EXERCISE GOAL: When writing out the listing below, reproduce every word exactly and skip the pictures.

GIVEN MATERIAL:
* * * *

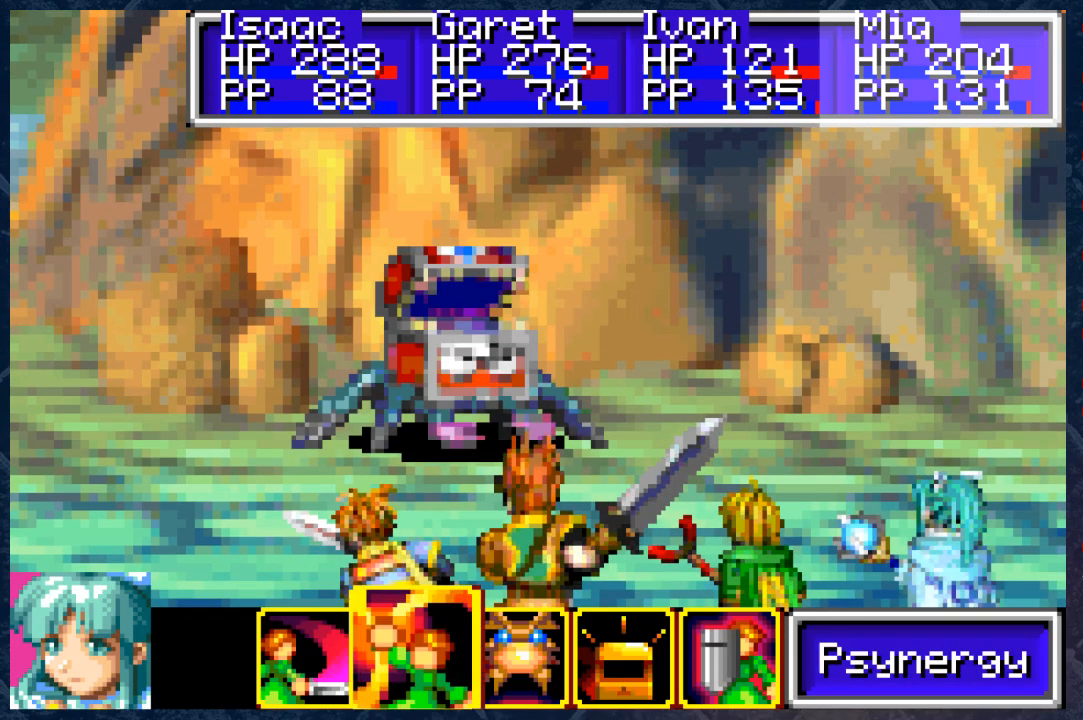
{"buttons": [], "left_stick": "center", "right_stick": "center", "events": [[250, "A", "down"], [367, "A", "up"]]}
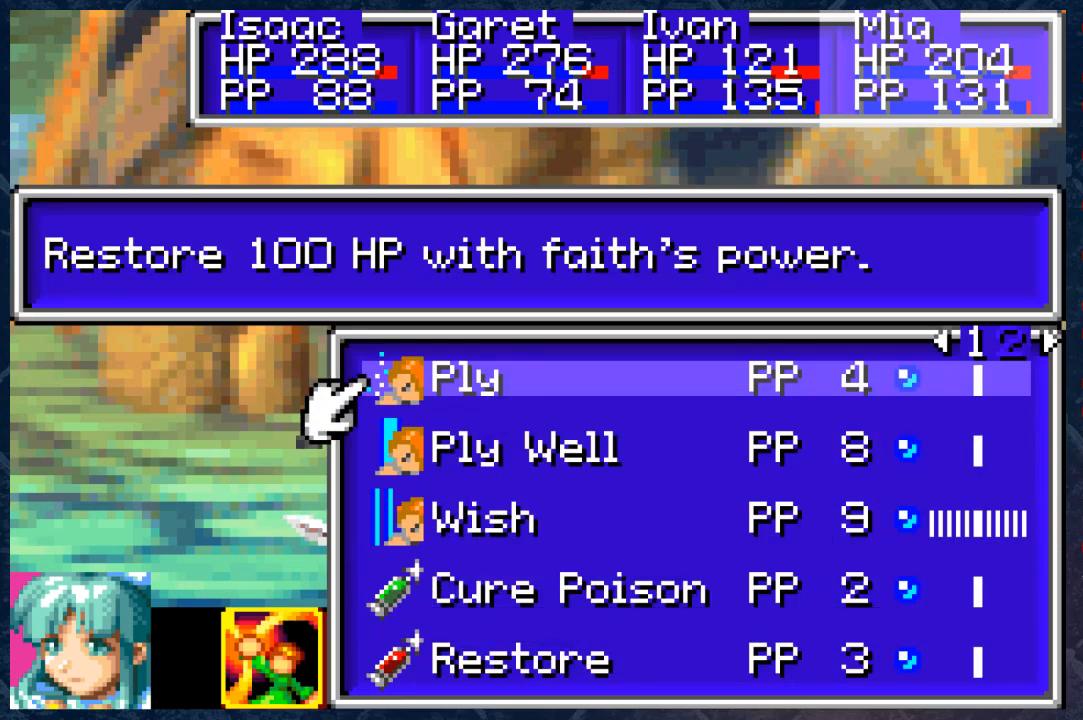
{"buttons": [], "left_stick": "center", "right_stick": "center", "events": []}
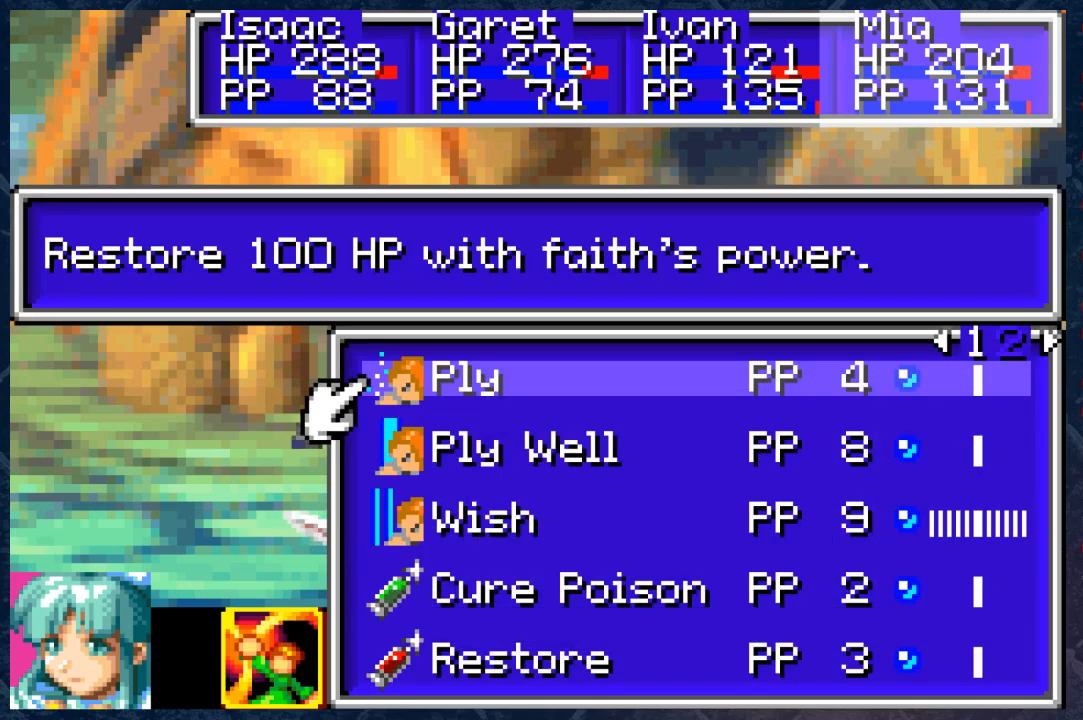
{"buttons": [], "left_stick": "center", "right_stick": "center", "events": []}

* * * *

YOUR RESPONSE:
{"buttons": [], "left_stick": "center", "right_stick": "center", "events": [[250, "A", "down"], [367, "A", "up"]]}
{"buttons": [], "left_stick": "center", "right_stick": "center", "events": []}
{"buttons": [], "left_stick": "center", "right_stick": "center", "events": []}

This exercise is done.